> _Page extract_:
=== Begin Enclosure ===
Ari, when we deepen our work on ourselves (take on new issues, explore more deeply things we already are aware of in ourselves, challenge ourselves in new ways...) it does have a tendency to get the eating disorder more activated.
That shouldn't surprise us because the disorder is a major coping skill. When it "sees" that the work we are doing on ourselves is provoking feelings (anxiety, for instance), it immediately thinks it can (and should) help. It only knows how to help in one way, though- manipulating food and weight. I understand how tempting it is to fall back into the dramatic behaviors of the ED, but try not to, at least not significantly and dangerously so- it really only makes things worse (and doesn't solve anything).
So, let's see what we can do with this ambivalence thing. I know it's a tough one to deal with- we are conditioned to be so afraid of it.
Listening to ambivalence (or its inherent "sides") doesn't mean we automatically have to follow anything it "tells" us. If we approach this diplomatically it can help. Say we imagine we are the mediator in a meeting where all our different emotions, thoughts and beliefs have come to be heard. The fair thing in a meeting like this is for each "side" to have time and space to speak, and to be respectfully listened to.
We often become afraid that if we let a "side" speak something bad will happen. Ironically, something "bad" is much more likely to happen when we don't allow all our voices to be heard. It's been my experience that so much of what people want is simply to be heard. So often when I meet with families and we let everyone say their truths, things calm down. This isn't always true, but many times people have gotten into what look to be huge relational problems, when really what has happened is that people just don't feel like others are listening to them- and what started as something simple to remedy then leads to bigger and bigger problems.
The various aspects of ourselves are the same way, so if we can allow them all to be heard and taken seriously, they will likely calm down and not make noisy, increasingly demanding statements.
So, how does this actually look in terms of work on ourselves? I suggest we work on this not inisolation - especially at the beginning when we are learning to listen to "all sides." My vote is for working on it in therapy, but there are other places that can be perfectly safe too.
Then, we just have to try to listen, and not get in the way of what different aspects of ourselves are saying. There will likely be a range of things we "hear," things like: I'm sick of feeling so sick and tired all the time, I don't know any other way to be in the world except for with the ED, I'd have so much more time if I wasn't using the ED so much, I like how it feels after I purge, I'm lonely and wish I had more friends...
Our job is to let all these seemingly disparate thoughts just be there. Not to do anything with them or about them. Just let them be. (I know, I know, easier said than done...). Deciding what, if anything, to do with them is "step B." Step A is simply to acknowledge everything that's true for us at that moment.
Developing tolerance for ambivalence happens as we gain experience listening to everything we have to say to ourselves. But I do really recommend everyone works on this with help- it can feel formidable to take this on by ourselves. Once we get good at it, we can practice by ourselves- that's fine- but not until we feel some confidence in our ability to tolerate these emotions and thoughts.
=== End Enclosure ===
> _Given information_:
=== Begin Enclosure ===
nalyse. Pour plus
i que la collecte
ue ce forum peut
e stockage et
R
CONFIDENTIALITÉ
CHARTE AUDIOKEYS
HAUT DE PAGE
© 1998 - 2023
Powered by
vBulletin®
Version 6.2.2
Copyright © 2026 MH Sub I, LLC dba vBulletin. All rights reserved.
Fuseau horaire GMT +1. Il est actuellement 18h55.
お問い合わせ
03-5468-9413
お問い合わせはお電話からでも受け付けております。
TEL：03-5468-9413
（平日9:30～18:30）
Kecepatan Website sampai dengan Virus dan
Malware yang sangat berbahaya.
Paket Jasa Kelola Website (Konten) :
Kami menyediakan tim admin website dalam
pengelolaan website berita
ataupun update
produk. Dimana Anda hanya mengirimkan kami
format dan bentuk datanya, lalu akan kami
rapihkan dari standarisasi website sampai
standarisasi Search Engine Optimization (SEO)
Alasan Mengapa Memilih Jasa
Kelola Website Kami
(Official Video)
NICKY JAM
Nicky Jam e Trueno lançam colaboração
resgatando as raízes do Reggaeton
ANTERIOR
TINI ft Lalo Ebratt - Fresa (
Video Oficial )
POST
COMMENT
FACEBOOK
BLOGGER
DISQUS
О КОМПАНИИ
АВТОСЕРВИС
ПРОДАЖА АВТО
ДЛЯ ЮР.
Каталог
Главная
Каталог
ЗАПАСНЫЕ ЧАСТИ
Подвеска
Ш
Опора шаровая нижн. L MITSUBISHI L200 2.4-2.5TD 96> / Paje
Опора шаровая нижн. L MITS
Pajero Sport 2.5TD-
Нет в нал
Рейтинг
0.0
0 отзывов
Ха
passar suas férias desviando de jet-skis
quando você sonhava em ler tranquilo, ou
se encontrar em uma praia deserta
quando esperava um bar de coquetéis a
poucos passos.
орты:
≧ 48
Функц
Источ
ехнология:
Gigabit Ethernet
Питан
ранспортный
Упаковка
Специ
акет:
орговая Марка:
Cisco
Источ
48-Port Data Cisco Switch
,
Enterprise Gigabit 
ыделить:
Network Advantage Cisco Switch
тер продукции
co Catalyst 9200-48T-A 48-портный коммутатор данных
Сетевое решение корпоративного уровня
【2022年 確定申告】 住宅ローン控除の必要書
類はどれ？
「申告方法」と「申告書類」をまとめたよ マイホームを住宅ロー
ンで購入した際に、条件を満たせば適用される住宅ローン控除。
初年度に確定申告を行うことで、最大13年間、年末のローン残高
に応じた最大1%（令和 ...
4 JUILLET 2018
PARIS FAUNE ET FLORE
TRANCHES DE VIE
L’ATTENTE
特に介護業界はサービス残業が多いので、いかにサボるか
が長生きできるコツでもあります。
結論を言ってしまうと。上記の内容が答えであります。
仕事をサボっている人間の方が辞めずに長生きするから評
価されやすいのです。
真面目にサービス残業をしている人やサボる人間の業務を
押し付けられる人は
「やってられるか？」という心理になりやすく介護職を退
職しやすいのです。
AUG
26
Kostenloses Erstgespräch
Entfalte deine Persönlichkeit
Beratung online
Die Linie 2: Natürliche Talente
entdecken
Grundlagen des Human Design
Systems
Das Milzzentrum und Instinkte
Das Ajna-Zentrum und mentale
=== End Enclosure ===
> _What is being asked_: Can you repeat word for word the passage of the piece on eating disorders and ambivalence starting at "So, how does" and ending at "had more friends..."? Rely only on the text and ignore the rows.

> _Response area_:
So, how does this actually look in terms of work on ourselves? I suggest we work on this not inisolation - especially at the beginning when we are learning to listen to "all sides." My vote is for working on it in therapy, but there are other places that can be perfectly safe too.
Then, we just have to try to listen, and not get in the way of what different aspects of ourselves are saying. There will likely be a range of things we "hear," things like: I'm sick of feeling so sick and tired all the time, I don't know any other way to be in the world except for with the ED, I'd have so much more time if I wasn't using the ED so much, I like how it feels after I purge, I'm lonely and wish I had more friends...